Se­cond, his­tory may teach us that cer­tain classes of ac­tion are black-swan bets, that is, they some­times blow up big­time for rea­sons not in the de­cider’s model. So even when we calcu­late within the model that some­thing seems like the right thing to do, we ap­ply the fur­ther knowl­edge of the black swan prob­lem to ar­rive at an in­junc­tion against it.

But surely… if one is aware of these rea­sons… then one can sim­ply redo the calcu­la­tion, tak­ing them into ac­count. So we can rob banks if it seems like the right thing to do af­ter tak­ing into ac­count the prob­lem of cor­rupted hard­ware and black swan blowups. That’s the ra­tio­nal course, right?

There’s a num­ber of replies I could give to that.

I’ll start by say­ing that this is a prime ex­am­ple of the sort of think­ing I have in mind, when I warn as­piring ra­tio­nal­ists to be­ware of clev­er­ness.

I’ll also note that I wouldn’t want an at­tempted Friendly AI that had just de­cided that the Earth ought to be trans­formed into pa­per­clips, to as­sess whether this was a rea­son­able thing to do in light of all the var­i­ous warn­ings it had re­ceived against it.
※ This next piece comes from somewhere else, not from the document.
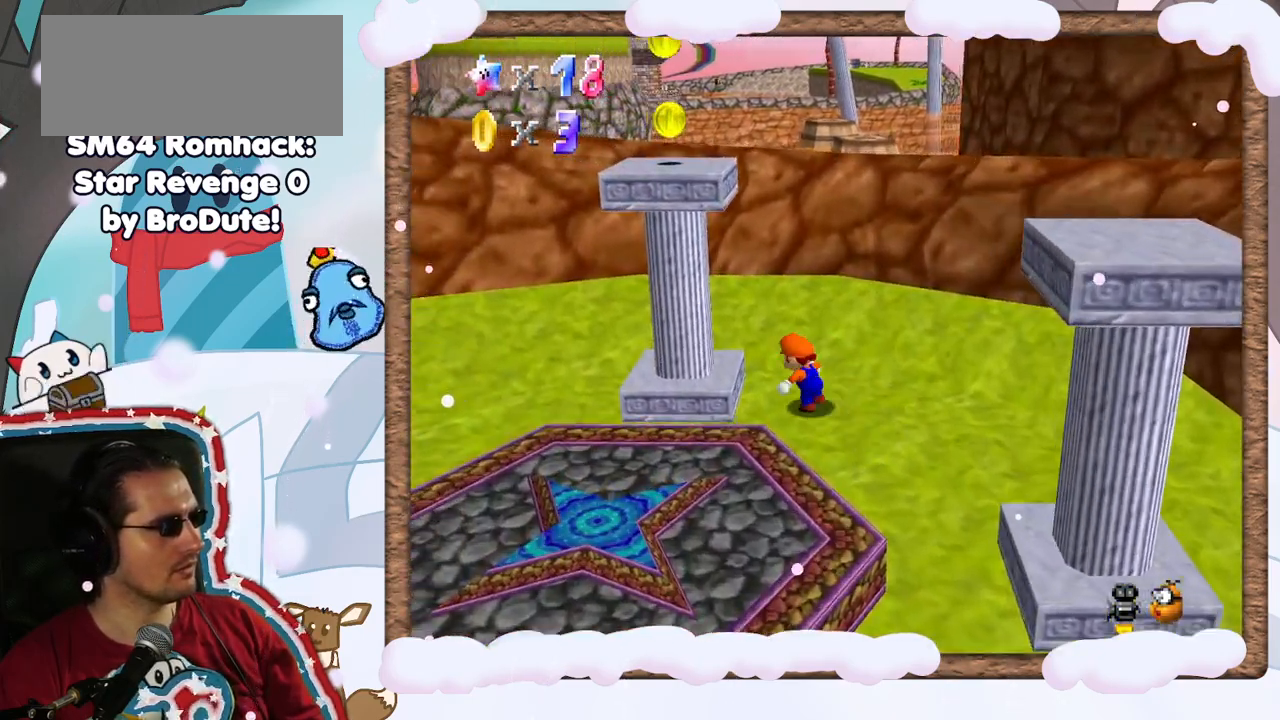
{"dt_ms": 500, "buttons": ["A"], "left_stick": "down-left", "events": [[167, "left_stick", "up-right"], [300, "left_stick", "down-right"], [350, "left_stick", "down-left"], [400, "A", "down"]]}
I would want it to un­dergo an au­to­matic con­trol­led shut­down. Who says that meta-rea­son­ing is im­mune from cor­rup­tion?
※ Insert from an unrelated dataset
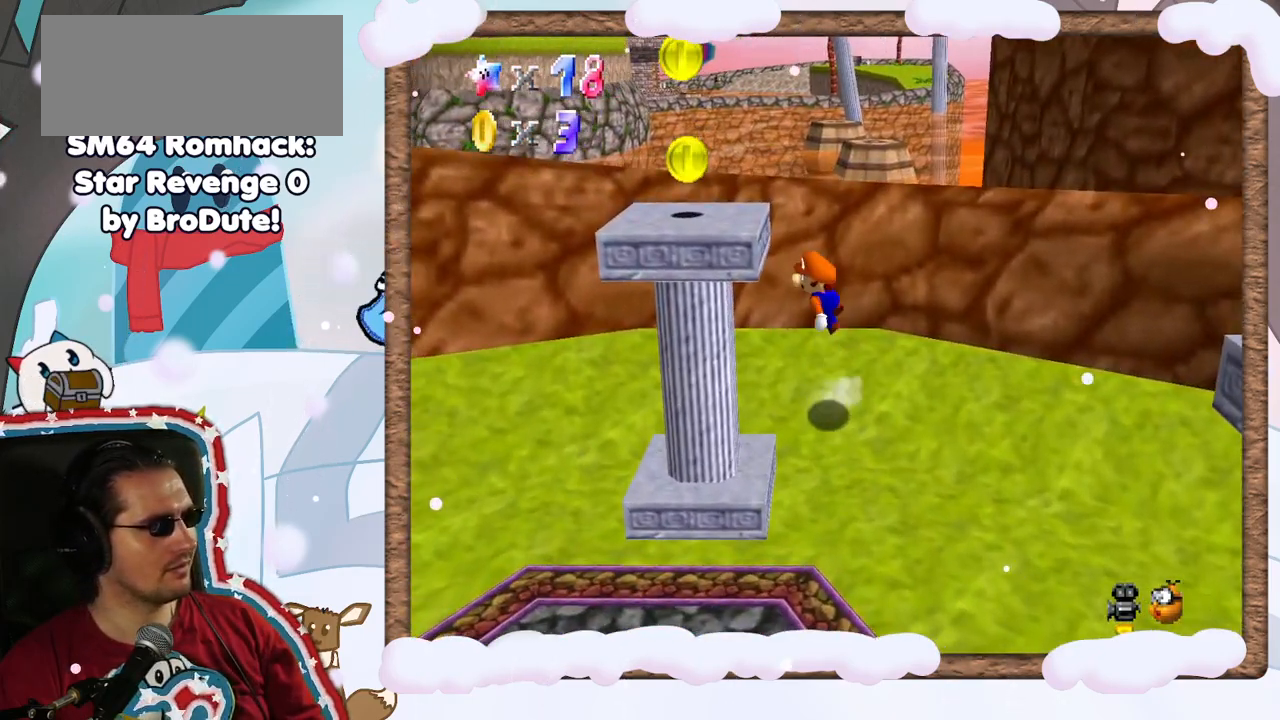
{"dt_ms": 500, "buttons": [], "left_stick": "center", "events": [[183, "left_stick", "right"], [317, "left_stick", "up-left"], [333, "A", "up"], [400, "left_stick", "down-left"], [483, "left_stick", "center"]]}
I could men­tion the im­por­tant times that my naive, ideal­is­tic eth­i­cal in­hi­bi­tions have pro­tected me from my­self, and placed me in a re­cov­er­able po­si­tion, or helped start the re­cov­ery, from very deep mis­takes I had no clue I was mak­ing. And I could ask whether I’ve re­ally ad­vanced so much, and whether it would re­ally be all that wise, to re­move the pro­tec­tions that saved me be­fore.

Yet even so… “Am I still dumber than my ethics?” is a ques­tion whose an­swer isn’t au­to­mat­i­cally “Yes.”

There are ob­vi­ous silly things here that you shouldn’t do; for ex­am­ple, you shouldn’t wait un­til you’re re­ally tempted, and then try to figure out if you’re smarter than your ethics on that par­tic­u­lar oc­ca­sion.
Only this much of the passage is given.